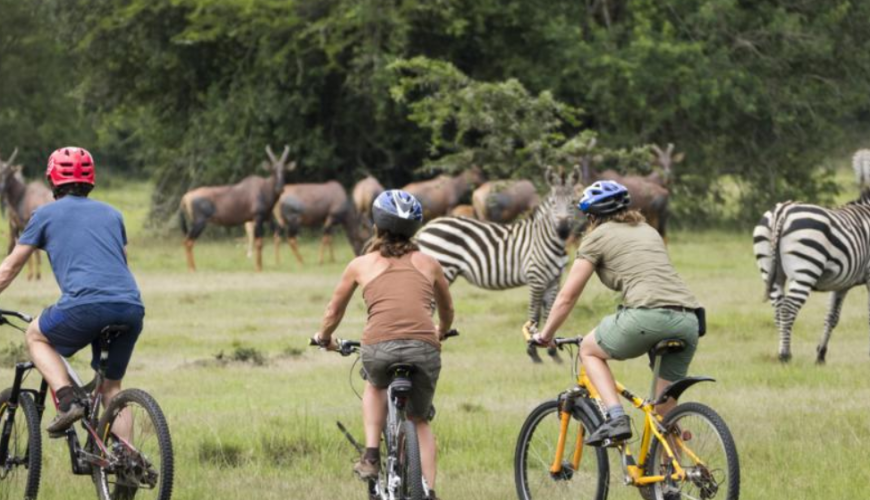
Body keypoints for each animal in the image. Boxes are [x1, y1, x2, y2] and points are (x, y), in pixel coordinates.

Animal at [0, 148, 53, 282]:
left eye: (9, 173)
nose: (1, 188)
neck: (21, 195)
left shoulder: (26, 225)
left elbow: (32, 253)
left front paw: (33, 276)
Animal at [418, 166, 584, 362]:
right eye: (553, 203)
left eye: (573, 202)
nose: (563, 231)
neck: (545, 239)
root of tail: (426, 228)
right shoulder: (536, 277)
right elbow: (534, 315)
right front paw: (533, 351)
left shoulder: (554, 280)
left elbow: (550, 313)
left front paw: (552, 352)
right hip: (442, 268)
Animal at [752, 188, 870, 364]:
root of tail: (782, 210)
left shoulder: (842, 283)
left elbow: (831, 317)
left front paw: (820, 355)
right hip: (805, 269)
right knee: (788, 309)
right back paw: (785, 356)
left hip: (770, 271)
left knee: (778, 309)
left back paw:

## What is required
Exclude the images and output the lines above exactly.

## Answer box
Body keypoints for each animal in the image. Boxes are [x1, y1, x2, y2] and points are (x, y), in pixel coordinates.

Animal at [0, 148, 53, 282]:
left eye: (9, 173)
nose: (1, 188)
neck: (21, 195)
left shoulder: (26, 225)
left elbow: (32, 253)
left front paw: (33, 276)
Animal at [418, 166, 584, 362]:
right eye: (553, 203)
left eye: (573, 202)
nose: (563, 231)
neck: (545, 239)
root of tail: (426, 228)
right shoulder: (536, 277)
right elbow: (534, 315)
right front paw: (533, 351)
left shoulder: (554, 280)
left elbow: (550, 313)
left front paw: (552, 352)
right hip: (442, 268)
Animal at [752, 188, 870, 364]:
root of tail: (782, 210)
left shoulder: (842, 283)
left elbow: (831, 317)
left front paw: (820, 355)
right hip: (805, 269)
right knee: (788, 309)
right back paw: (785, 356)
left hip: (770, 271)
left knee: (778, 309)
left back paw:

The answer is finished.